John Klippenstein Peter McFadden David Gramlich
Dr. Colin Lee Dr. John Gergley Dr. Jeffrey Berg
2. To approve and adopt the Company's Stock Option Plan;
FOR approval AGAINST approval ABSTAIN
<PAGE>
3. To approve, adopt and ratify the actions taken by the Company's officers and
directors during the most recent fiscal year;
FOR approval AGAINST approval ABSTAIN
4. To approve the Company entering into Indemnification Agreements with its
executive officers and directors;
FOR approval AGAINST approval ABSTAIN
5. To approve the selection of KPMG LLP to audit the financial statements of the
Company for the fiscal year ended May 31, 2001;
FOR approval AGAINST approval ABSTAIN
6. To vote in his or her discretion on such other business as may properly come
before the meeting, or any adjournment thereof.
Please mark, date, sign and return this proxy promptly in the enclosed envelope.
When shares of the Company's $.001 par value common stock are held by joint
tenants, both joint tenants should sign this proxy. When signing as attorney,
executor, administrator, trustee, or guardian, please specify your complete
title as such.
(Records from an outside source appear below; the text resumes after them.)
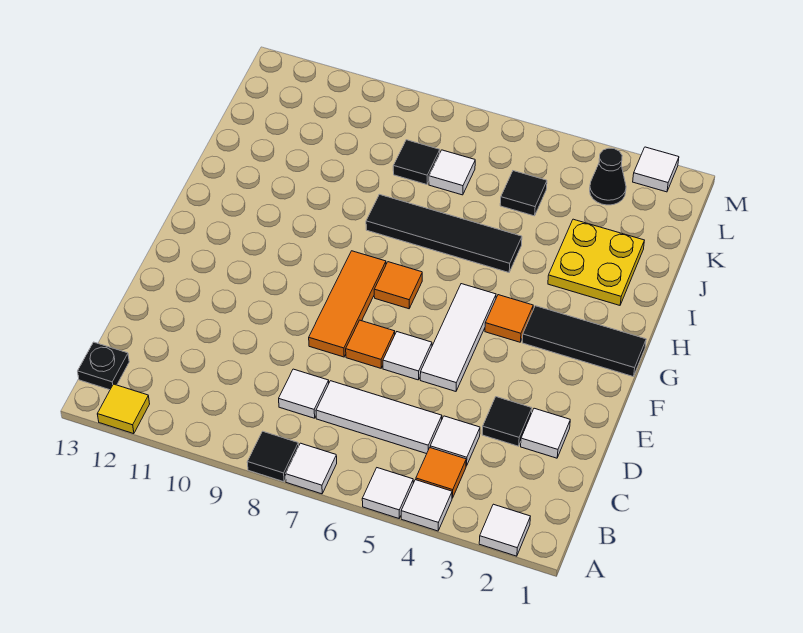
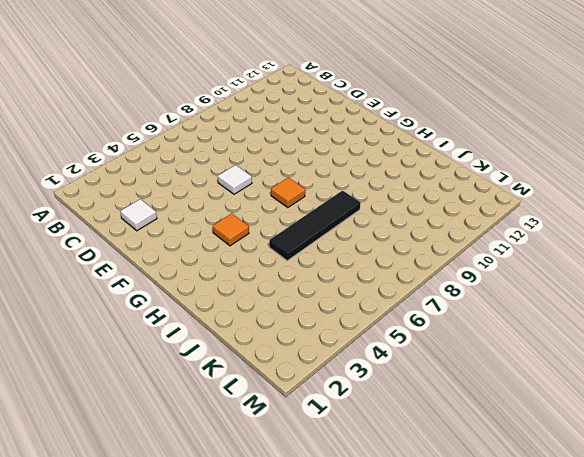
none -> white tile A2 level 1
none -> white tile A4 level 1
none -> white tile A5 level 1

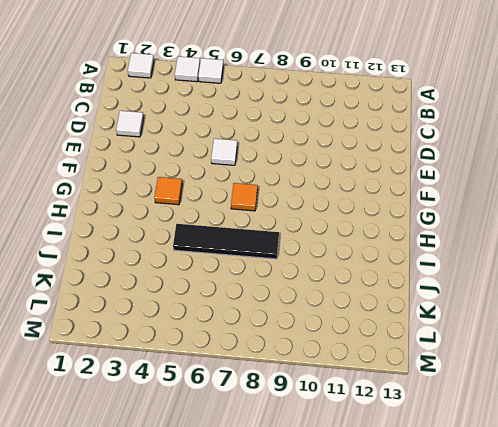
none -> white tile A7 level 1
none -> black tile A8 level 1
none -> yellow tile A12 level 1

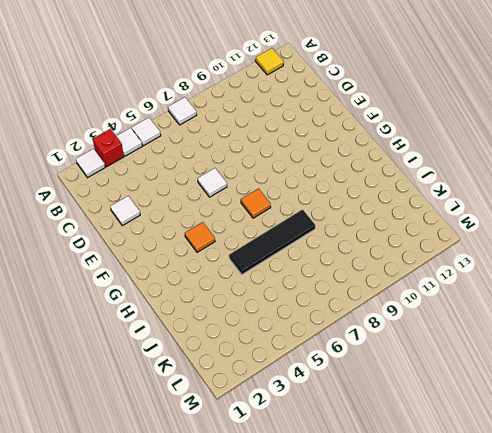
red brick A3 level 1 -> none
none -> black tile A8 level 1
none -> orange tile B4 level 1
none -> black plate B13 level 1

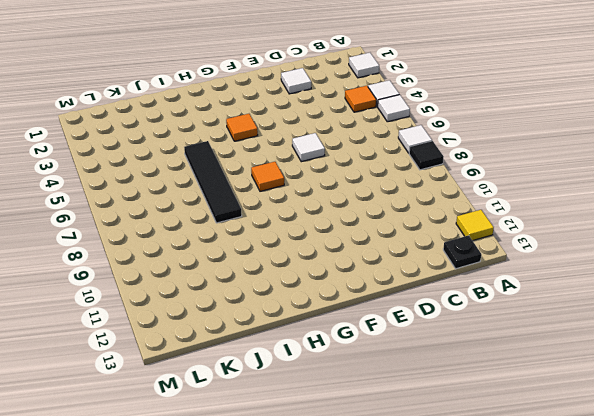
none -> white tile C4 level 1
none -> white tile C5:C7 level 1
none -> white tile C8 level 1

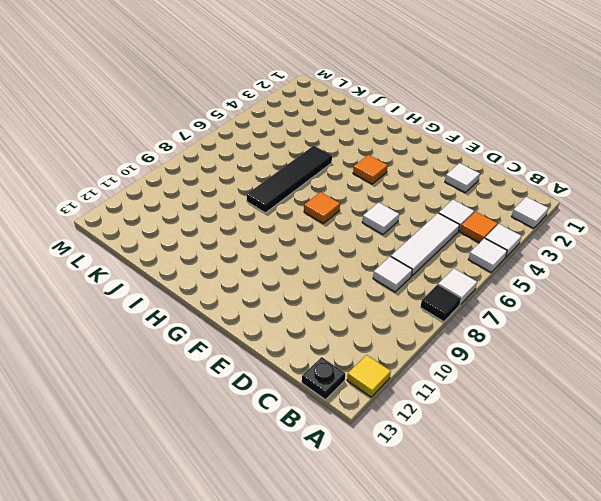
none -> black tile D3 level 1
none -> white tile E5:G5 level 1
none -> orange tile E7 level 1

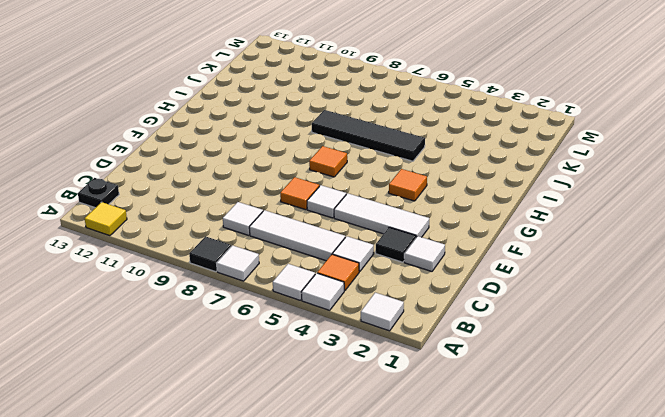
white tile E3:E5 level 1 -> white tile E5:G5 level 1
none -> orange tile E8:G8 level 1
none -> black tile G1:G3 level 1
none -> yellow plate I2:J3 level 1

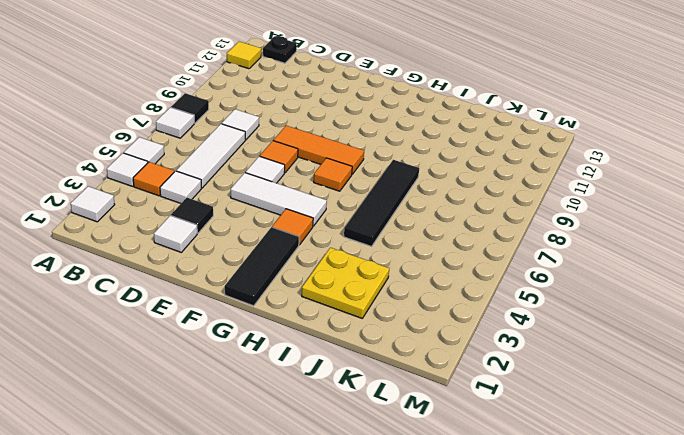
none -> black tile K5 level 1
none -> white tile K7 level 1
none -> black tile K8 level 1

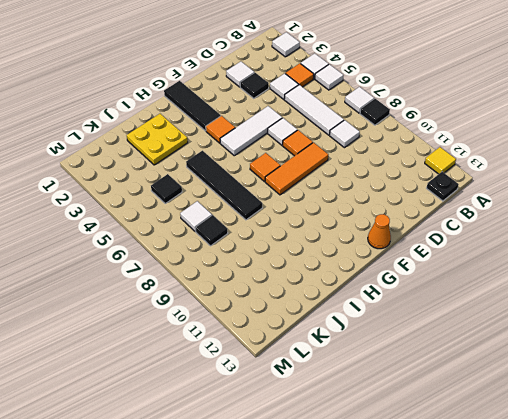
orange cone F13 level 1 -> none
none -> black cone L3 level 1
none -> white tile M2 level 1

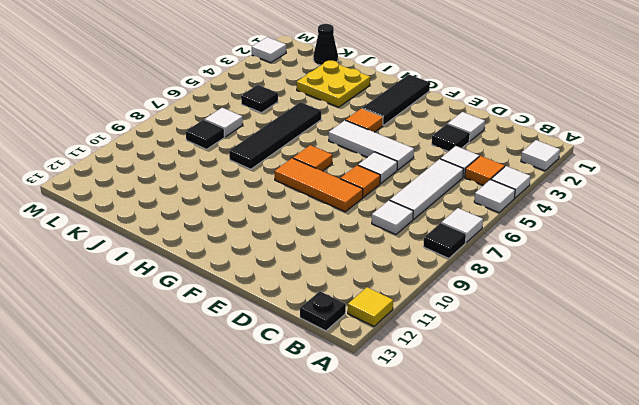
black cone K1 level 1 -> black cone L3 level 1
If shares of the Company's $.001 par value common stock are held
by a corporation, please sign in full that corporation's name and execute this
proxy by the President or other authorized officer of that corporation. If
shares of the Company's $.001 par value common stock are held by a partnership,
please execute this proxy in that partnership's name by an authorized general
partner or other authorized representative of that partnership.
Dated:________________ ----------------------------------
(Signature of Shareholder)
__________________________________
(Printed Name of Shareholder)
PLEASE CHECK IF YOU ARE PLANNING TO ATTEND THE MEETING.